Neste exercício, o paciente realiza o agachamento no plano frontal com um alcance contralateral (lado oposto). Dependendo da amplitude de movimento da coluna torácica dos pacientes, rotação externa do quadril e posição da descarga de peso nos músculos glúteos, o alcance deverá variar. A extensão do movimento deverá vir a ser importante e uma maior flexibilidade destas estruturas é adquirida. Este movimento padrão deverá causar importante ativação do músculo peroneal na perna de carga. Isto é uma obrigação para que ocorra um resultado de rotação externa na extremidade distal inferior durante o alcance.

4.3.5 Desenvolvimento dos pronadores na perna de carga

Para realizar esses exercícios, o paciente realiza novamente um agachamento com a perna que está apoiada no plano frontal e um alcance medial com o outro membro. Isto causa uma pronação na articulação subtalar e uma reação de rotação interna na tíbia, fêmur e quadril.

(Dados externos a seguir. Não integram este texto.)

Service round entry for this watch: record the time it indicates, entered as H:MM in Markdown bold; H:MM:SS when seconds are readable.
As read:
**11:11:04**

4.4 Fase de Retorno para a Corrida

Retornar para a corrida depende da severidade e da cronicidade da condição e da função pré-mórbida do paciente. A maioria dos pacientes recuperam totalmente em 6 semanas. Como regra geral, os pacientes podem retornar a corrida uma vez que eles possam desenvolver todos os exercícios de alongamento de maneira apropriada e sem dor. Nós recomendamos corrida em todos os outros dias da primeira semana, começando com piques fáceis ao nível do solo e evitando qualquer corrida em descida nas primeiras semanas. Estudos biomecânicos mostram que corrida com passos rápidos são menos prováveis para agravar a SBIT por causa do choque de calcanhar, o joelho é flexionado em aproximadamente 30º na zona de impacto. Durante as próximas 3-4 semanas, aumentos graduais na distância e freqüência são permitidos.

4.5 Tratamento Cirúrgico

A maioria dos pacientes irá responder a este tratamento conservador. Em casos refratários raros, varias técnicas cirúrgicas são recomendadas para diminuição do impacto da BIT no côndilo femoral lateral. Os procedimentos mais comuns envolvem ressecção de uma parte triangular da BIT da área abaixo do epicôndilo lateral quando o joelho está na posição flexionada a 30º, ou alongamento Z da BIT.

5. Conclusão

Uma ampla aproximação do tratamento da SBIT envolve mais do que um regime de descanso, de medicação antiinflamatória e alongamento da BIT. Nós delineamos uma aproximação biomecânica que adiciona desequilíbrios musculares nos músculos laterais do quadril com massagem profunda e exercício de alongamento que enfatizam movimentos triplanares e padrões de movimento integrados.